The community which was originally a railroad town was founded in 1903 and was renamed Glenrio by the Rock Island and Pacific Railroad in 1908. In 1917, its first motorists began to arrive on route on the Ozark Trail. The structures that once originally stood in Glenrio were made of adobe.
Eventually, the Ozark trail was transformed into the U.S Route 66 on November 11, 1926. By the time the 1930s came, U.S. Route 66 in Texas was a two-lane paved road that had several filling stations, a motel, and a restaurant.

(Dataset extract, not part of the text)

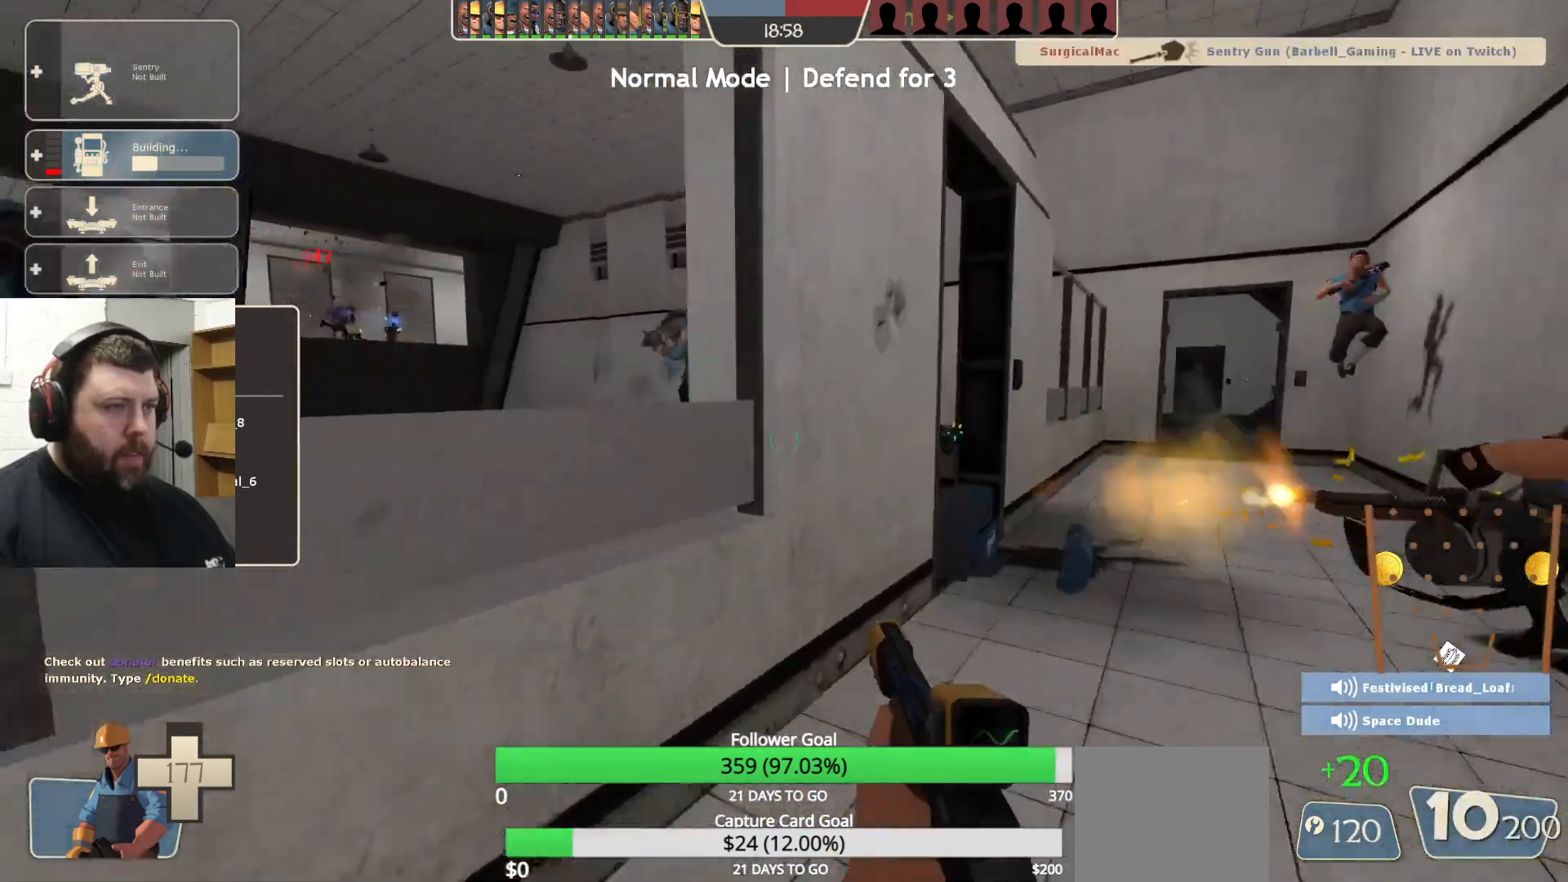
{"buttons": [], "left_stick": "up-right", "right_stick": "left", "events": [[33, "left_stick", "up-right"], [117, "right_stick", "left"], [250, "right_stick", "center"], [400, "right_stick", "left"]]}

Given the location of this town, right in between New Mexico and Texas, some very interesting business practices were inevitable. For example, at one point, New Mexico had much higher prices and taxes for gasoline and so a filling station was built dispensing all the fuel in Texas. As a result, a motel and diner were built in New Mexico to attract the visitors when the Texas filling station had run out of fuel.
The railroad station was built in Texas while the local post office was constructed in New Mexico. Additionally, Texas was officially a dry county and so consequently, all of the bars where alcohol was served had to be moved to New Mexico.
Another interesting fact about this abandoned community is that Glenrio was the spot where the first/last motel in Texas could be found, it all depended on which way one was driving. There weren’t many who decided to call Glenrio their home, but that was no problem for the local restaurants and the motel, who were kept in business by the many tourists coming along the busy Route 66 road.
When the Interstate 40, just north of Glenrio, bypassed the community in September 1973, all the businesses gradually received less and less custom.
The old movie The Grapes of Wrath, filmed in 1940, chose Glenrio as its filming location. Even the 2006’s animated film Cars portrays the abandoned Glenrio café.
On June 25, 2008, the State of New Mexico was delighted to open the Glenrio Welcome Center on Interstate 40 at the Texas state line. It was built to accommodate one million visitors per year.